3

I'm having problems sorting a list of strings that contain negative and/or decimal alphanumeric strings. This is what I have so far:

import re

format_ids = ["synopsys_SS_2v_-40c_SS.lib",
              "synopsys_SS_1v_-40c_SS.lib",
              "synopsys_SS_1.2v_-40c_SS.lib", 
              "synopsys_SS_1.4v_-40c_SS.lib",
              "synopsys_SS_2v_-40c_TT.lib",
              "synopsys_FF_3v_25c_FF.lib",
              "synopsys_TT_4v_125c_TT.lib",
              "synopsys_TT_1v_85c_TT.lib",
              "synopsys_TT_10v_85c_TT.lib",
              "synopsys_FF_3v_-40c_SS.lib",
              "synopsys_FF_3v_-40c_TT.lib"]
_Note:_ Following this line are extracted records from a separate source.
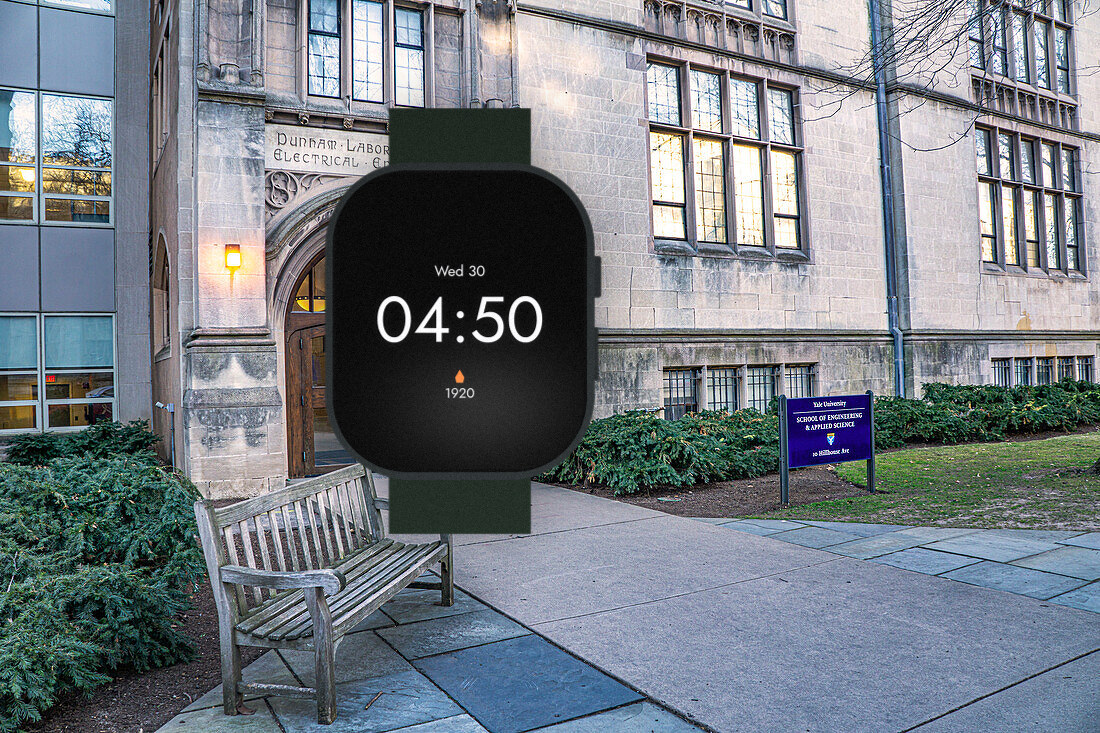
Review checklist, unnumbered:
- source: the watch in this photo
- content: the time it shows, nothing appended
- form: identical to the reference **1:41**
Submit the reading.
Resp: **4:50**
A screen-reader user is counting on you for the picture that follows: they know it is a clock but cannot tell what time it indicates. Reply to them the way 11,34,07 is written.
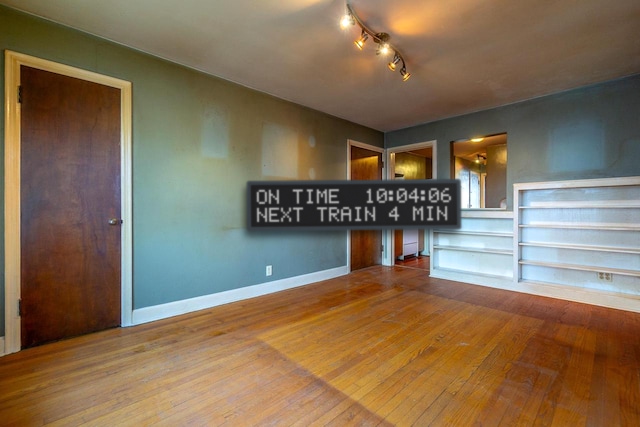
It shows 10,04,06
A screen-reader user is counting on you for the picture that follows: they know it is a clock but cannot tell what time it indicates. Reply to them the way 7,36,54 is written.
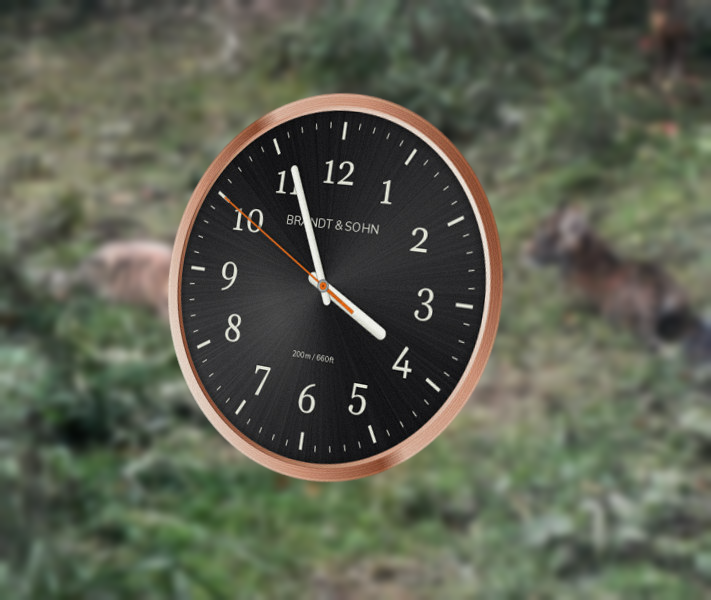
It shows 3,55,50
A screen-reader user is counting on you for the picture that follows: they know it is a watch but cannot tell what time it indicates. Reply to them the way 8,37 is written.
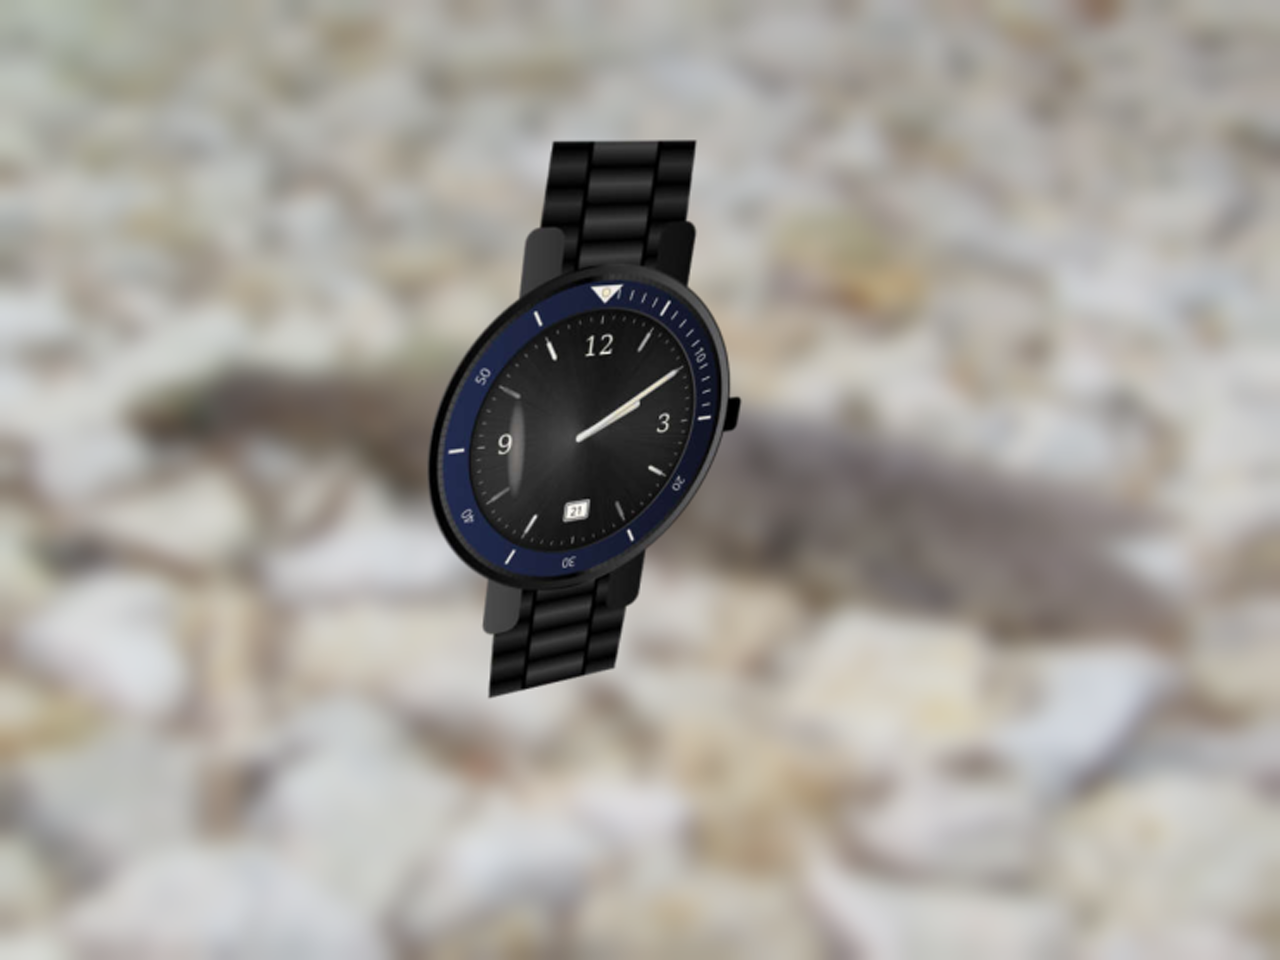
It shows 2,10
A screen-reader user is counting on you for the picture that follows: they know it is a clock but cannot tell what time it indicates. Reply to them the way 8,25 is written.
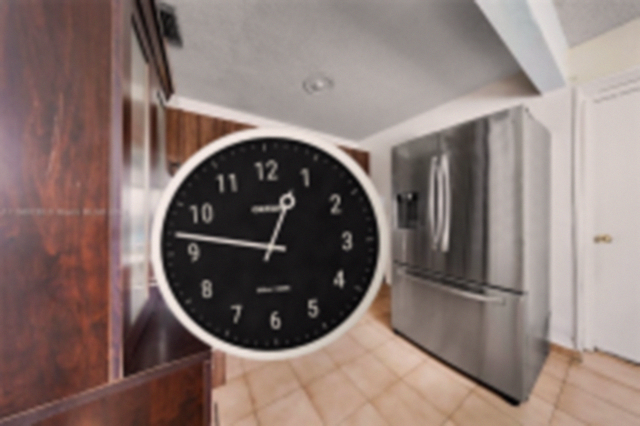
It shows 12,47
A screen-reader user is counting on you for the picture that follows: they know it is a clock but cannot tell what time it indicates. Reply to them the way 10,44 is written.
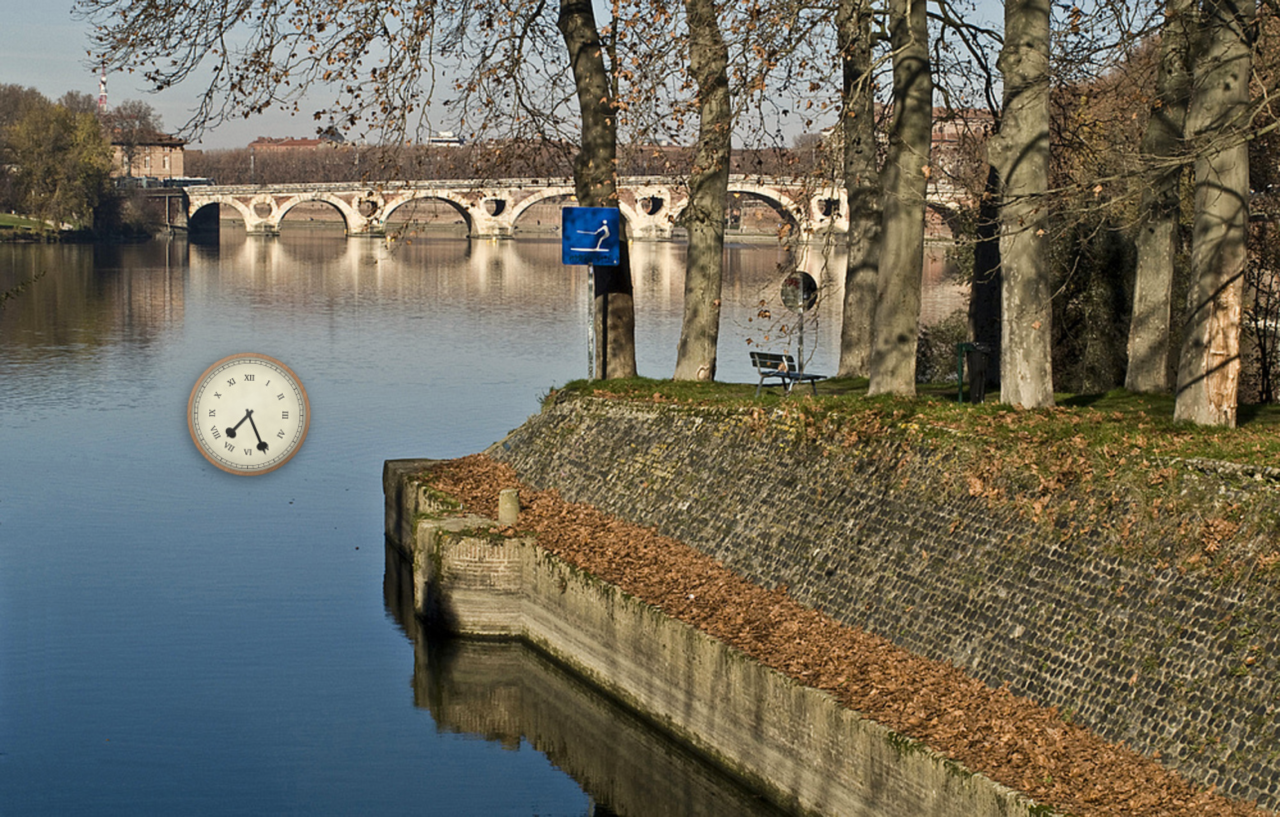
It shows 7,26
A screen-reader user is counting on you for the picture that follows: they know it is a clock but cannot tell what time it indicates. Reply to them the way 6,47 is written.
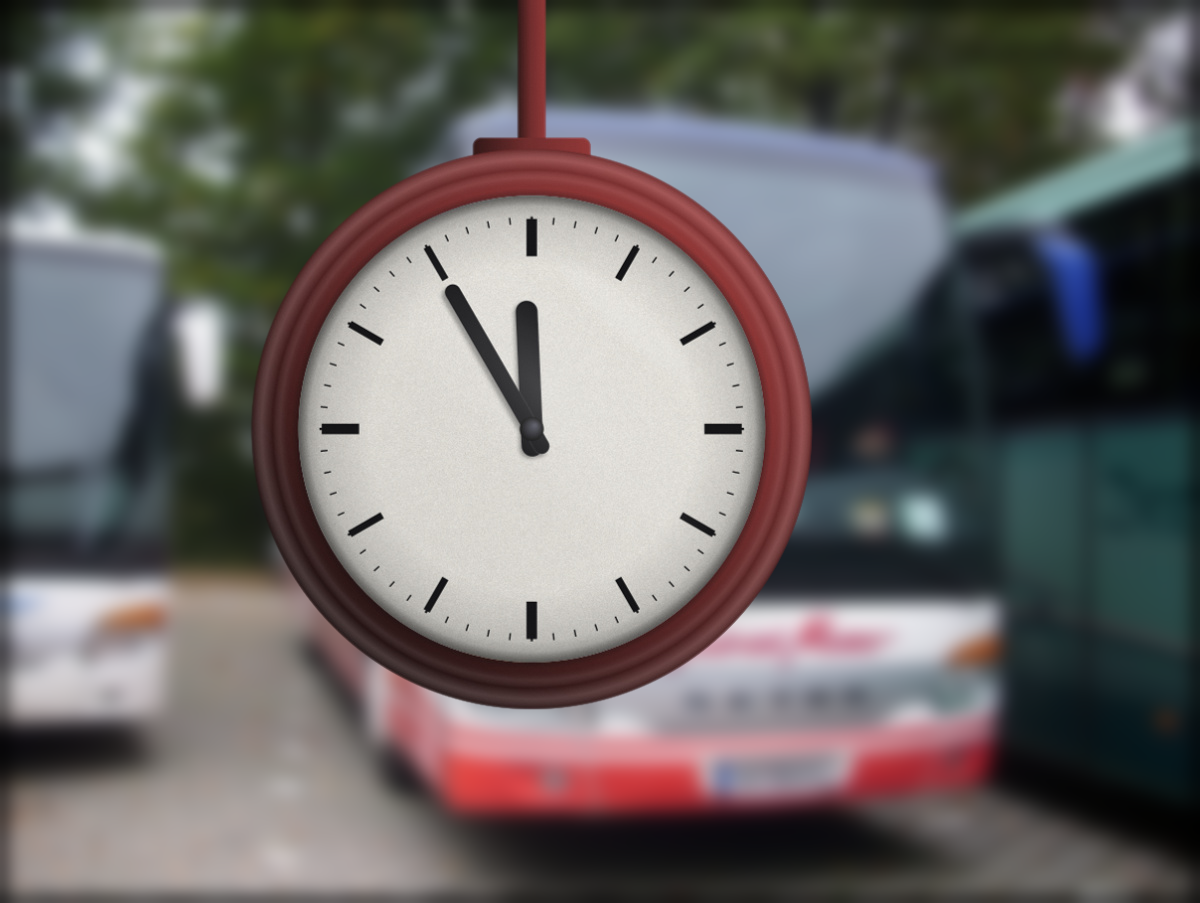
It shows 11,55
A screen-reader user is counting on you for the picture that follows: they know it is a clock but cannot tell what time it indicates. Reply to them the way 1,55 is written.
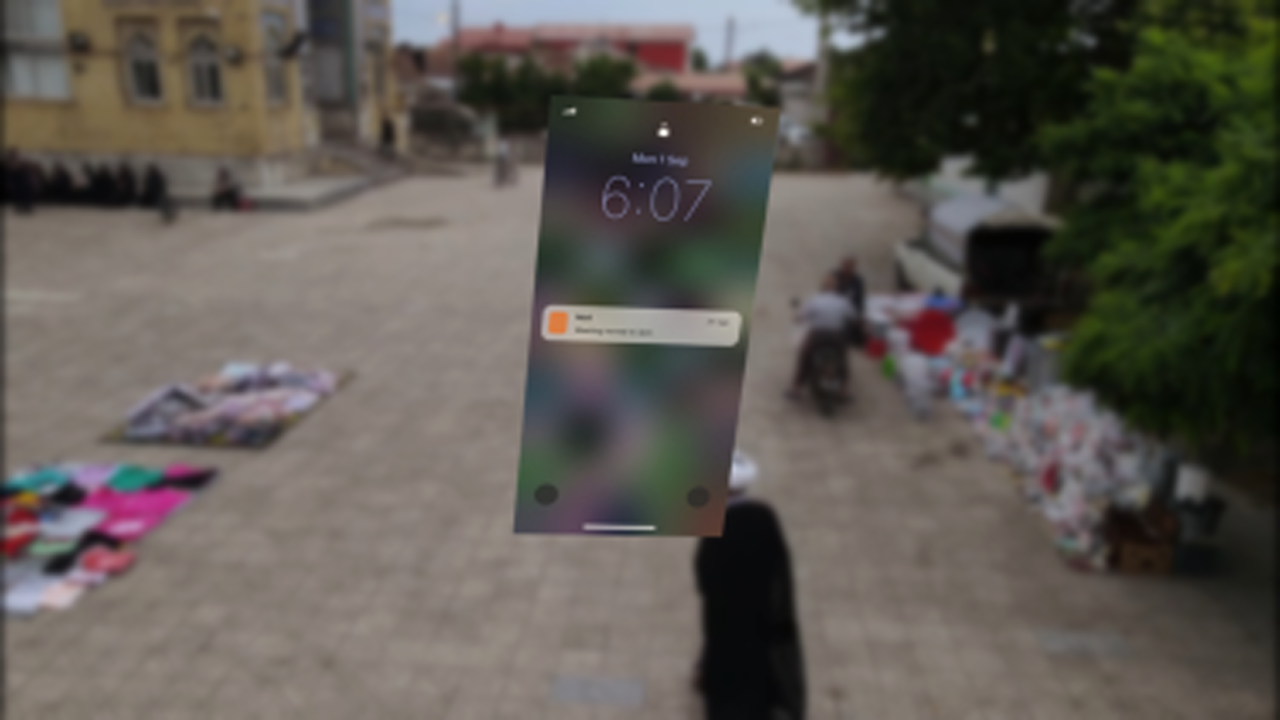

selector = r'.*(FF|TT|SS)_([-\.\d]+v)_([-\.\d]+c)_(FF|TT|SS).*'
#key = [2,1,3]
key = 2
produce_groups = False

if isinstance(key, int):
    key = [key]

convert = lambda text: float(text) if text.isdigit() else text
alphanum_key = lambda k: [convert(c) for c in re.split('([-.\d]+)', k)]
split_list = lambda name: tuple(alphanum_key(re.findall(selector,name)[0][i]) for i in key)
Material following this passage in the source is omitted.